Search code examples
pythonpython-3.xdockerceleryapache-superset

How to configure Celery Worker and Beat for Email Reporting in Apache Superset running on Docker?


I am running Superset via Docker. I enabled the Email Report feature and tried it:

image

However, I only receive the test email report. I don't receive any emails after.

This is my CeleryConfig in superset_config.py:

class CeleryConfig(object):
    BROKER_URL = 'sqla+postgresql://superset:superset@db:5432/superset'
    CELERY_IMPORTS = (
        'superset.sql_lab',
        'superset.tasks',
    )
    CELERY_RESULT_BACKEND = 'db+postgresql://superset:superset@db:5432/superset'
    CELERYD_LOG_LEVEL = 'DEBUG'
    CELERYD_PREFETCH_MULTIPLIER = 10
    CELERY_ACKS_LATE = True
    CELERY_ANNOTATIONS = {
        'sql_lab.get_sql_results': {
            'rate_limit': '100/s',
        },
        'email_reports.send': {
            'rate_limit': '1/s',
            'time_limit': 120,
            'soft_time_limit': 150,
            'ignore_result': True,
        },
    }
    CELERYBEAT_SCHEDULE = {
        'email_reports.schedule_hourly': {
            'task': 'email_reports.schedule_hourly',
            'schedule': crontab(minute=1, hour='*'),
        },
    }

The documentation says I need to run the celery worker and beat.

celery worker --app=superset.tasks.celery_app:app --pool=prefork -O fair -c 4
celery beat --app=superset.tasks.celery_app:app

I added them to the 'docker-compose.yml':

superset-worker:
    build: *superset-build
    command: >
      sh -c "celery worker --app=superset.tasks.celery_app:app -Ofair -f /app/celery_worker.log &&
             celery beat --app=superset.tasks.celery_app:app -f /app/celery_beat.log"
    env_file: docker/.env
    restart: unless-stopped
    depends_on: *superset-depends-on
    volumes: *superset-volumes

Celery Worker is indeed working when sending the first email.

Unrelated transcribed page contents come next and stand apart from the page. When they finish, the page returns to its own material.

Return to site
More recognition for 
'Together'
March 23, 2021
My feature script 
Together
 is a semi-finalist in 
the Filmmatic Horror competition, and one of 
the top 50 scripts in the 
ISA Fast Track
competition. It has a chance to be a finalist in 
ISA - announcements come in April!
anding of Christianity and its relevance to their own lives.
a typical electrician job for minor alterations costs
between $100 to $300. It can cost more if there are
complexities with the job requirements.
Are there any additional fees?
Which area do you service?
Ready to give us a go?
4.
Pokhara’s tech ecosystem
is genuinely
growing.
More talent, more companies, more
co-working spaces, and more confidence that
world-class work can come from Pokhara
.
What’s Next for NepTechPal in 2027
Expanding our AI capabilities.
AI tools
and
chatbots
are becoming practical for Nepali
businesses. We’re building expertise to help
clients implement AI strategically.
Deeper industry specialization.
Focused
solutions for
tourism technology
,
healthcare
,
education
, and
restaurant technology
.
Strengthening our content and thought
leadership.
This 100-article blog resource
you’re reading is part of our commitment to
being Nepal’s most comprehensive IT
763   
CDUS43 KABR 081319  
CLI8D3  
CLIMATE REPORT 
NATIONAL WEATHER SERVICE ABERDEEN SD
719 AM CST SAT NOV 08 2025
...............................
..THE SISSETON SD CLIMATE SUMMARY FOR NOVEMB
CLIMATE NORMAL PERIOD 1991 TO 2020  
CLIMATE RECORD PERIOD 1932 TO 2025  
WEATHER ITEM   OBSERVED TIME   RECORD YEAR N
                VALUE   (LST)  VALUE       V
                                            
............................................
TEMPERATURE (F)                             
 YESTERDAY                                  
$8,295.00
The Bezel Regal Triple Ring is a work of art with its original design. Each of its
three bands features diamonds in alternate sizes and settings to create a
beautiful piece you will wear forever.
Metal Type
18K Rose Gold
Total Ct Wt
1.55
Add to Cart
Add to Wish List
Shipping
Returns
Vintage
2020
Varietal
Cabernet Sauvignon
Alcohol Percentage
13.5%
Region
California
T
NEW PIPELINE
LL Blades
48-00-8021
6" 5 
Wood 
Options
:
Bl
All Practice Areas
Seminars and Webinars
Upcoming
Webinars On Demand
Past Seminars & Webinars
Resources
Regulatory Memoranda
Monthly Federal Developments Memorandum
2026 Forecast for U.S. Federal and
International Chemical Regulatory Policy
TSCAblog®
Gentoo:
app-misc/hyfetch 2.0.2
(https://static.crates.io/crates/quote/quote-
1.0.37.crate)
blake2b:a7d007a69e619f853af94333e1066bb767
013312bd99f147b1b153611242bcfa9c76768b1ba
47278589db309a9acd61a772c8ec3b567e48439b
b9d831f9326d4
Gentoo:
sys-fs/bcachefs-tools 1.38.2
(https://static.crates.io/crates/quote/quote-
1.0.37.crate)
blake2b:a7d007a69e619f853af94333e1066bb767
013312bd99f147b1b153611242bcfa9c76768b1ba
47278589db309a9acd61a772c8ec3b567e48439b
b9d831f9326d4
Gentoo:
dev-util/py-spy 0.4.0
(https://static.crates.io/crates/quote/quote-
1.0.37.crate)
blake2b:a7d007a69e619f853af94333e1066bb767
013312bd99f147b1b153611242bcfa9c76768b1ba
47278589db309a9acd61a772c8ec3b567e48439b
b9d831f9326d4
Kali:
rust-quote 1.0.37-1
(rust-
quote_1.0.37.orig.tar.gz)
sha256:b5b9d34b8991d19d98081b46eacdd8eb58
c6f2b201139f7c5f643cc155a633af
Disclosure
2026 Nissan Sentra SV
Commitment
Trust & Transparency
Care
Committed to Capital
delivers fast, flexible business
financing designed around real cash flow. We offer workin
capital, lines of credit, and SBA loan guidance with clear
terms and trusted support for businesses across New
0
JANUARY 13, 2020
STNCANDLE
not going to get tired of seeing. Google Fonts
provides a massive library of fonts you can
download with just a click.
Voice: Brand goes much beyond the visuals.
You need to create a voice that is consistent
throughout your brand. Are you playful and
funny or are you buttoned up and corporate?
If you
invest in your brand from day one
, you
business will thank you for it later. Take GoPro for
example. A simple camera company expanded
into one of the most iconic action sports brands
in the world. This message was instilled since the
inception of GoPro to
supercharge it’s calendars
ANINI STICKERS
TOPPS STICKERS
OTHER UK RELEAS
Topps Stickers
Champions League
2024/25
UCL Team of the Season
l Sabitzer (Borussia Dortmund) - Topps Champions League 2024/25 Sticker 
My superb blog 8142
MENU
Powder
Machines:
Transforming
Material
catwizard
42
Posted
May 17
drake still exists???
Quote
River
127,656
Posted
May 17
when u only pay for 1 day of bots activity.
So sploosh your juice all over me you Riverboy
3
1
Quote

The log file is also visible. However, the celery beat seems to not be functioning. There is also no 'celery_beat.log' created.

If you'd like a deeper insight, here's the commit with the full implementation of the functionality.

How do I correctly configure celery beat? How can I debug this?


Solution

  • I managed to solve it by altering the CeleryConfig implementation, and adding a beat service to 'docker-compose.yml'

    New CeleryConfig class in 'superset_config.py':

    REDIS_HOST = get_env_variable("REDIS_HOST")
    REDIS_PORT = get_env_variable("REDIS_PORT")
    
    class CeleryConfig(object):
        BROKER_URL = "redis://%s:%s/0" % (REDIS_HOST, REDIS_PORT)
        CELERY_IMPORTS = (
            'superset.sql_lab',
            'superset.tasks',
        )
        CELERY_RESULT_BACKEND = "redis://%s:%s/1" % (REDIS_HOST, REDIS_PORT)
        CELERY_ANNOTATIONS = {
            'sql_lab.get_sql_results': {
                'rate_limit': '100/s',
            },
            'email_reports.send': {
                'rate_limit': '1/s',
                'time_limit': 120,
                'soft_time_limit': 150,
                'ignore_result': True,
            },
        }
        CELERY_TASK_PROTOCOL = 1
        CELERYBEAT_SCHEDULE = {
            'email_reports.schedule_hourly': {
                'task': 'email_reports.schedule_hourly',
                'schedule': crontab(minute='1', hour='*'),
            },
        }
    

    Changes in 'docker-compose.yml':

      superset-worker:
        build: *superset-build
        command: ["celery", "worker", "--app=superset.tasks.celery_app:app", "-Ofair"]
        env_file: docker/.env
        restart: unless-stopped
        depends_on: *superset-depends-on
        volumes: *superset-volumes
    
      superset-beat:
        build: *superset-build
        command: ["celery", "beat", "--app=superset.tasks.celery_app:app", "--pidfile=", "-f", "/app/celery_beat.log"]
        env_file: docker/.env
        restart: unless-stopped
        depends_on: *superset-depends-on
        volumes: *superset-volumes